Find the equation of the line passing through the point (1, 2, 3) and perpendicular to the lines
`(x-1)/(3)=(y-3)/(1)=(z-4)/(-5)and(x-1)/(1)=(y-2)/(2)=(z-3)/(3)`

To find the equation of the line passing through the point (1, 2, 3) and perpendicular to the given lines, we can follow these steps: ### Step 1: Identify the direction ratios of the given lines The first line is given by the equation: \[ \frac{x-1}{3} = \frac{y-3}{1} = \frac{z-4}{-5} \] From this, we can extract the direction ratios \( \mathbf{a} = (3, 1, -5) \).

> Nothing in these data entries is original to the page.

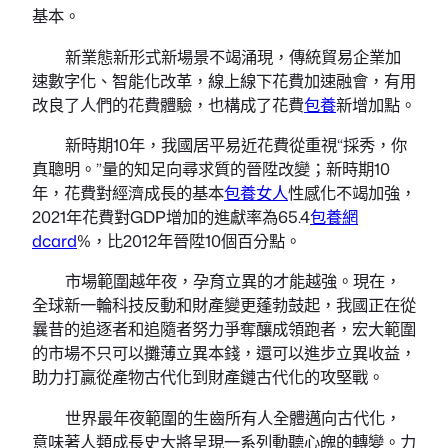
基本。
新業態新形式新場景不竭涌現，傳統貿易企業加
速數字化、智能化改革，線上線下花費加速融會，有用
改良了人們的花費體驗，也構成了花費
包養
新增加點。
新時期10年，我國居平易近花費從重視“採秀，你
真聰明。”量的知足向尋求質的晉陞改變；新時期10
年，花費對經濟成長的基本
包養女人
性感化不竭加強，
2021年花費對GDP增加的進獻率為65.4
包養網
dcard
%，比2012年晉陞10個百分點。
市場範圍越年夜，孕育立異的才能越強。現在，
全球新一輪科技反動和財產變更蓬勃鼓起，我國正在從
曩昔的追逐者和追隨者努力爭奪釀成領跑者，宏大範圍
的市場不只可以攤薄立異本錢，還可以進步立異收益，
助力打贏從產物古代化到財產鏈古代化的攻堅戰。
世界最年夜範圍的生齒所有人全體邁向古代化，
意味著人類成長史大將呈現一系列動聽心魄的轉變。力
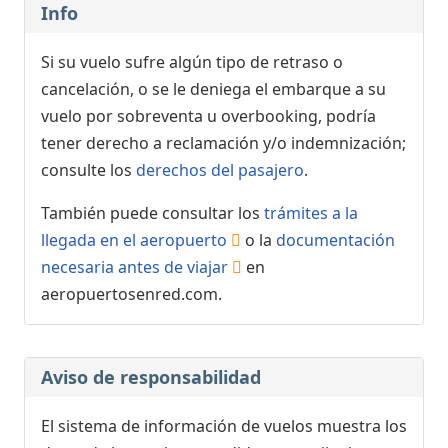
Info
Si su vuelo sufre algún tipo de retraso o
cancelación, o se le deniega el embarque a su
vuelo por sobreventa u overbooking, podría
tener derecho a reclamación y/o indemnización;
consulte los
derechos del pasajero
.
También puede consultar los
trámites a la
llegada en el aeropuerto
o la
documentación
necesaria antes de viajar
en
aeropuertosenred.com.
Aviso de responsabilidad
El sistema de información de vuelos muestra los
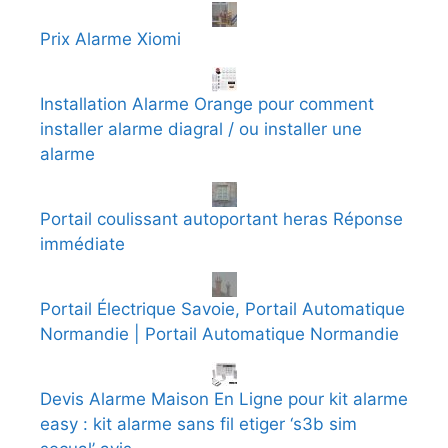
Prix Alarme Xiomi
Installation Alarme Orange pour comment
installer alarme diagral / ou installer une
alarme
Portail coulissant autoportant heras Réponse
immédiate
Portail Électrique Savoie, Portail Automatique
Normandie | Portail Automatique Normandie
Devis Alarme Maison En Ligne pour kit alarme
easy : kit alarme sans fil etiger ‘s3b sim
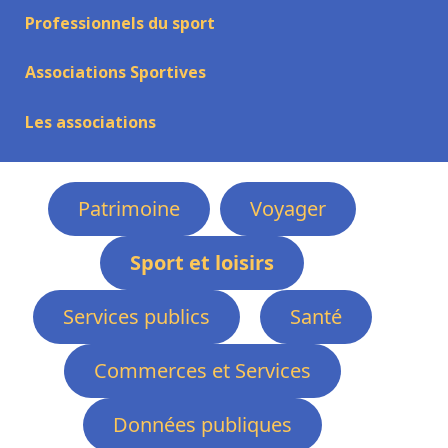
Professionnels du sport
Associations Sportives
Les associations
Patrimoine
Voyager
Sport et loisirs
Services publics
Santé
Commerces et Services
Données publiques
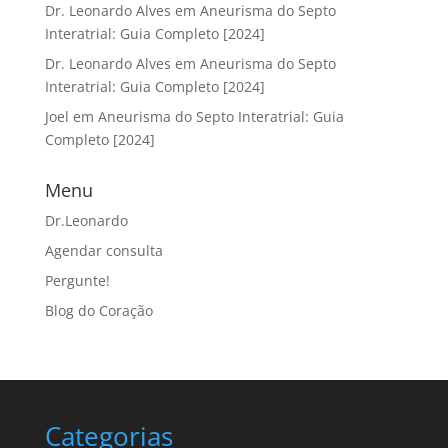
Dr. Leonardo Alves
em
Aneurisma do Septo
Interatrial: Guia Completo [2024]
Dr. Leonardo Alves
em
Aneurisma do Septo
Interatrial: Guia Completo [2024]
Joel
em
Aneurisma do Septo Interatrial: Guia
Completo [2024]
Menu
Dr.Leonardo
Agendar consulta
Pergunte!
Blog do Coração
Categorias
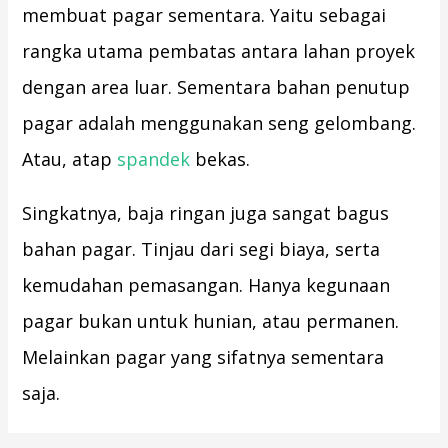
membuat pagar sementara. Yaitu sebagai
rangka utama pembatas antara lahan proyek
dengan area luar. Sementara bahan penutup
pagar adalah menggunakan seng gelombang.
Atau, atap
spandek
bekas.
Singkatnya, baja ringan juga sangat bagus
bahan pagar. Tinjau dari segi biaya, serta
kemudahan pemasangan. Hanya kegunaan
pagar bukan untuk hunian, atau permanen.
Melainkan pagar yang sifatnya sementara
saja.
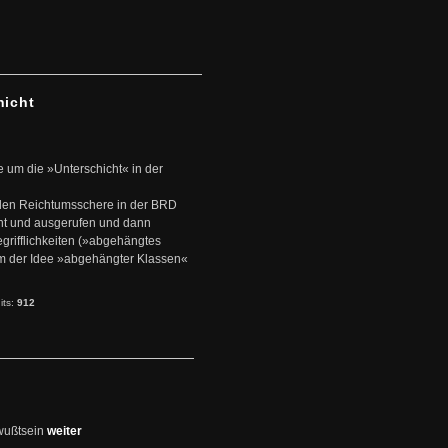
hicht
e um die »Unterschicht« in der
den Reichtumsschere in der BRD
nt und ausgerufen und dann
rifflichkeiten (»abgehängtes
um der Idee »abgehängter Klassen«
its:
912
wußtsein
weiter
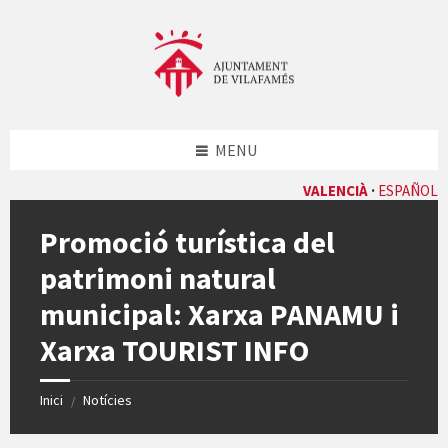
Skip
Skip
Skip
Skip
to
to
to
to
content
left
right
footer
sidebar
sidebar
MENU
VALENCIÀ
ESPAÑOL
Promoció turística del
patrimoni natural
municipal: Xarxa PANAMU i
Xarxa TOURIST INFO
Inici
Notícies
/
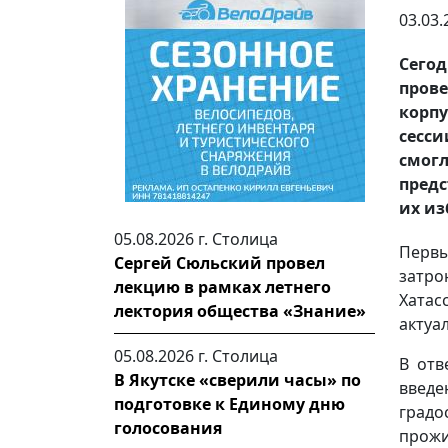
03.03.
Сегод
прове
корп
сесс
смог
предс
их из
05.08.2026 г.
Столица
Перв
Сергей Сюльский провел
затро
лекцию в рамках летнего
Хатас
лектория общества «Знание»
актуа
05.08.2026 г.
Столица
В от
В Якутске «сверили часы» по
введ
подготовке к Единому дню
град
голосования
прожи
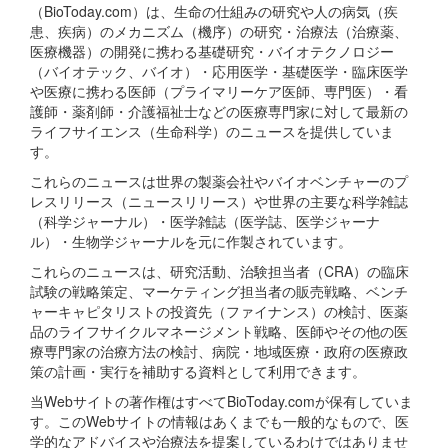
（BioToday.com）は、生命の仕組みの研究や人の病気（疾
患、疾病）のメカニズム（機序）の研究・治療法（治療薬、
医療機器）の開発に携わる基礎研究・バイオテクノロジー
（バイオテック、バイオ）・応用医学・基礎医学・臨床医学
や医療に携わる医師（プライマリーケア医師、専門医）・看
護師・薬剤師・介護福祉士などの医療専門家に対して最新の
ライフサイエンス（生命科学）のニュースを提供していま
す。
これらのニュースは世界の製薬会社やバイオベンチャーのプ
レスリリース（ニュースリリース）や世界の主要な科学雑誌
（科学ジャーナル）・医学雑誌（医学誌、医学ジャーナ
ル）・生物学ジャーナルを元に作製されています。
これらのニュースは、研究活動、治験担当者（CRA）の臨床
試験の戦略策定、マーケティング担当者の販売戦略、ベンチ
ャーキャピタリストの投資先（ファイナンス）の検討、医薬
品のライフサイクルマネージメント戦略、医師やその他の医
療専門家の治療方法の検討、病院・地域医療・政府の医療政
策の計画・実行を補助する資料として利用できます。
当Webサイトの著作権はすべてBioToday.comが保有していま
す。このWebサイトの情報はあくまでも一般的なもので、医
学的なアドバイスや治療法を提案しているわけではありませ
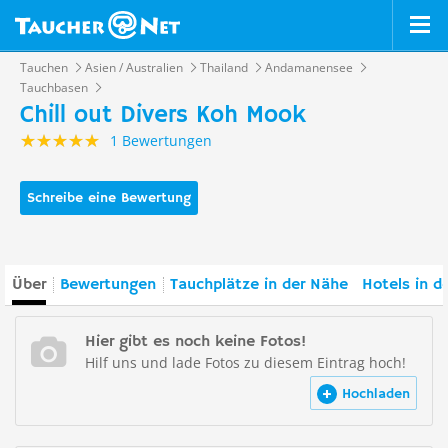
Tauchen
Asien / Australien
Thailand
Andamanensee
Tauchbasen
Chill out Divers Koh Mook
1 Bewertungen
Schreibe eine Bewertung
Über
Bewertungen
Tauchplätze in der Nähe
Hotels in d
Hier gibt es noch keine Fotos!
Hilf uns und lade Fotos zu diesem Eintrag hoch!
Hochladen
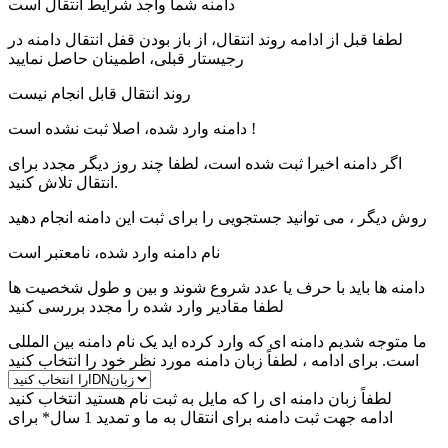
دامنه شما واجد شرایط انتقال است
لطفا قبل از ادامه روند انتقال، از باز بودن قفل انتقال دامنه در
رجیستار قبلی، اطمینان حاصل نمایید
روند انتقال قابل انجام نیست
دامنه وارد شده، اصلا ثبت نشده است !
اگر دامنه اخیرا ثبت شده است، لطفا چند روز دیگر مجدد برای
انتقال تلاش کنید.
روش دیگر ، می توانید جستجویی را برای ثبت این دامنه انجام دهید
نام دامنه وارد شده، نامعتبر است
دامنه ها باید با حرف یا عدد شروع شوند
و بین
و
طول شخصیت ها
لطفا مقادیر وارد شده را مجدد بررسی کنید
ما متوجه شدیم دامنه ای که وارد کرده اید یک نام دامنه بین المللی
است. برای ادامه ، لطفاً زبان دامنه مورد نظر خود را انتخاب کنید
لطفاً زبان دامنه ای را که مایل به ثبت نام هستید انتخاب کنید
ادامه جهت ثبت دامنه برای
انتقال به ما و تمدید 1 سال* برای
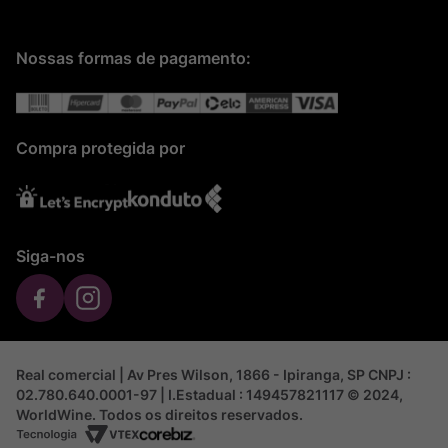
Nossas formas de pagamento:
Compra protegida por
Siga-nos
Real comercial | Av Pres Wilson, 1866 - Ipiranga, SP CNPJ :
02.780.640.0001-97 | I.Estadual : 149457821117 © 2024,
WorldWine. Todos os direitos reservados.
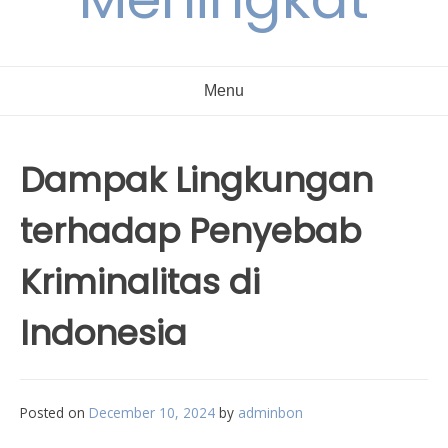
Menu
Dampak Lingkungan
terhadap Penyebab
Kriminalitas di
Indonesia
Posted on
December 10, 2024
by
adminbon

The second line is given by the equation: \[ \frac{x-1}{1} = \frac{y-2}{2} = \frac{z-3}{3} \] From this, we can extract the direction ratios \( \mathbf{b} = (1, 2, 3) \). ### Step 2: Find the cross product of the direction ratios To find a vector that is perpendicular to both lines, we calculate the cross product \( \mathbf{a} \times \mathbf{b} \). \[ \mathbf{a} = (3, 1, -5), \quad \mathbf{b} = (1, 2, 3) \] The cross product is calculated using the determinant of a matrix: \[ \mathbf{a} \times \mathbf{b} = \begin{vmatrix} \mathbf{i} & \mathbf{j} & \mathbf{k} \\ 3 & 1 & -5 \\ 1 & 2 & 3 \end{vmatrix} \] Calculating the determinant: \[ = \mathbf{i} \begin{vmatrix} 1 & -5 \\ 2 & 3 \end{vmatrix} - \mathbf{j} \begin{vmatrix} 3 & -5 \\ 1 & 3 \end{vmatrix} + \mathbf{k} \begin{vmatrix} 3 & 1 \\ 1 & 2 \end{vmatrix} \] Calculating each of these 2x2 determinants: 1. \( \begin{vmatrix} 1 & -5 \\ 2 & 3 \end{vmatrix} = (1)(3) - (-5)(2) = 3 + 10 = 13 \) 2. \( \begin{vmatrix} 3 & -5 \\ 1 & 3 \end{vmatrix} = (3)(3) - (-5)(1) = 9 + 5 = 14 \) 3. \( \begin{vmatrix} 3 & 1 \\ 1 & 2 \end{vmatrix} = (3)(2) - (1)(1) = 6 - 1 = 5 \) Putting it all together: \[ \mathbf{a} \times \mathbf{b} = (13) \mathbf{i} - (14) \mathbf{j} + (5) \mathbf{k} = (13, -14, 5) \] ### Step 3: Write the equation of the line The direction ratios of the line we are looking for are \( (13, -14, 5) \) and it passes through the point \( (1, 2, 3) \). The equation of the line in symmetric form is given by: \[ \frac{x - x_1}{a} = \frac{y - y_1}{b} = \frac{z - z_1}{c} \] Substituting \( (x_1, y_1, z_1) = (1, 2, 3) \) and \( (a, b, c) = (13, -14, 5) \): \[ \frac{x - 1}{13} = \frac{y - 2}{-14} = \frac{z - 3}{5} \] ### Final Answer The equation of the line is: \[ \frac{x - 1}{13} = \frac{y - 2}{-14} = \frac{z - 3}{5} \] ---